Does it sound as though I'm complaining? I guess I am. I will admit it: I find many of the older fonts uncomfortable to read. That isn't to say I won't read them when I have to. Back in the 1970s I read hundreds of books printed in the 16th, 17th, and 18th centuries, most of them florid or even Gothic, fonts that, for instance, turned esses into effs. I've always been willing to read old books set in old fonts when that's the only choice for books I really want to read. Just last year, for instance, inspired by a chapter in Alexis Lothian's thesis, I read a pdf of Elizabeth Burgoyne Corbett's late ninetheenth-century New Amazonia that took considerable effort to read, partly because the pdf reproduction is rather poor, partly because the font was tiresome-- and then typed the whole thing out it in preparation for having it typeset for Aqueduct's Heirloom Books series. Most older fonts just can't be read by an optical character reader, and so they have to be keyed in by hand. Seeing these graphically reproduced reissues, it occurred to me that unlike all those publishers, neither Kath nor I would ever have thought of merely reproducing the pdf of the Corbett novel (or any other) book. Apparently, book design and ease of reading matter to us tremendously. Now that I think of it, I recall, in the first months of our preparing to start Aqueduct, Kath's intense interest in choosing our house fonts, all based on her own experiences as a reader-- and I also her complaints over the years about various fonts (of which I had previously been less conscious than she).

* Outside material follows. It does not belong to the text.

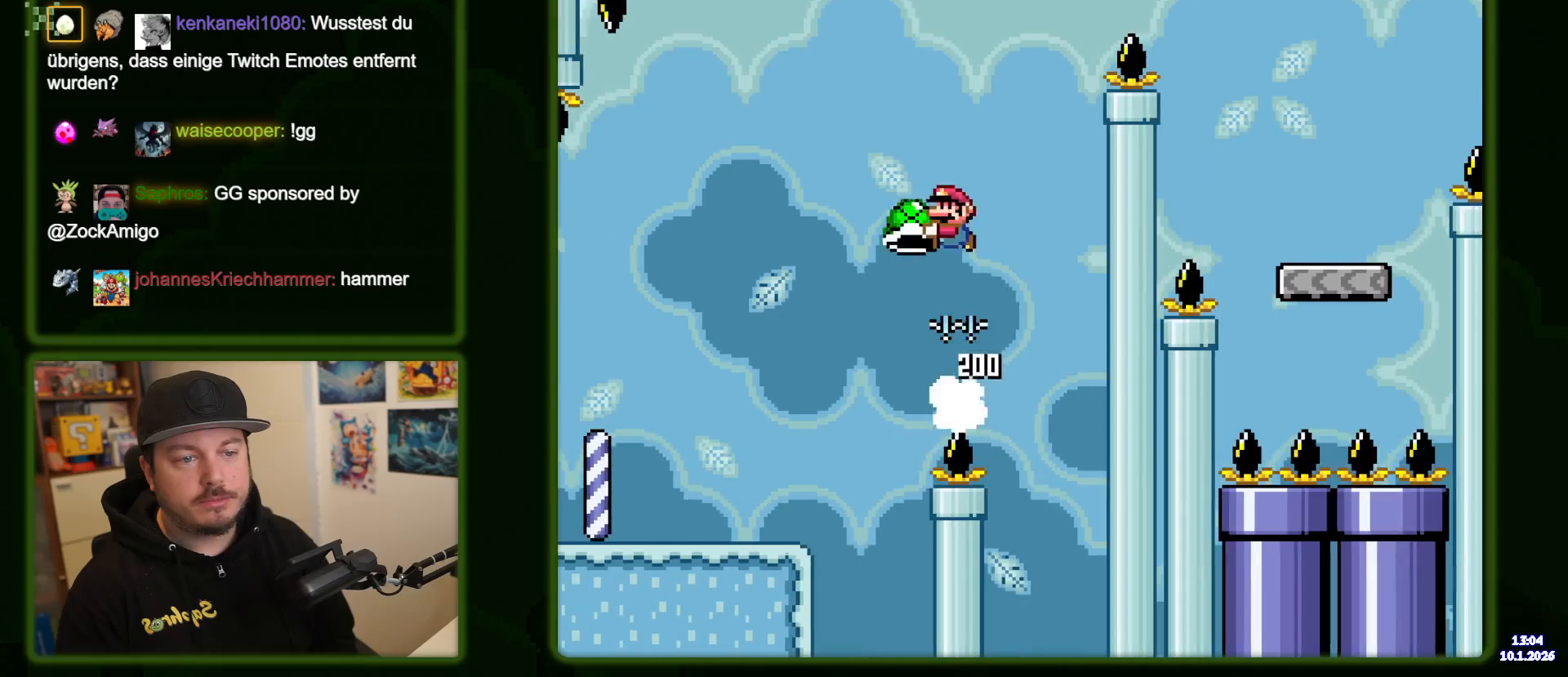
{"dt_ms": 1000, "buttons": ["Y", "DPAD_RIGHT"], "events": [[117, "DPAD_RIGHT", "down"], [250, "DPAD_RIGHT", "up"], [334, "Y", "up"], [400, "DPAD_RIGHT", "down"], [434, "Y", "down"], [767, "B", "up"]]}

Clearly, fashions in fonts change. You have only to look at books published in different decades to see that. One of the reprinted books mentioned above, one with a 1951 copyright date and the statement "Vintage Books are published by Alfred A. Knopf and Random House, Inc." and no other date after that, apart from a bio of the author which mentions his death and two awards won post-1951 that Vintage must have added in a later reprint that the copyright page does not bother to mention, has a font one never sees now, though it's a font I would have found familiar in the 1970s. (Don't ask me for its name: there are very few fonts I can actually identify by name.) I find myself wondering whether the fonts I find the most readable now would have seemed as readable to me in the 1970s as they do to me now. Are publishers actually using increasingly readable fonts (perhaps due to better and better design), or is readability an illusion created by changes in taste? Fashions do affect how we view clothing, shoes, and hair styles (not to mention home, car, and book cover designs).
It seems I have a subject of conversation when next I see the one font-designer I actually know. And who knows, maybe neurobiologists will someday serve up new evidence shedding light on the question, particularly given the interest they've been taking in investigating what happens in people's brains when they read different sorts of things and finding perceptible differences in the brain between reading printed and electronic texts.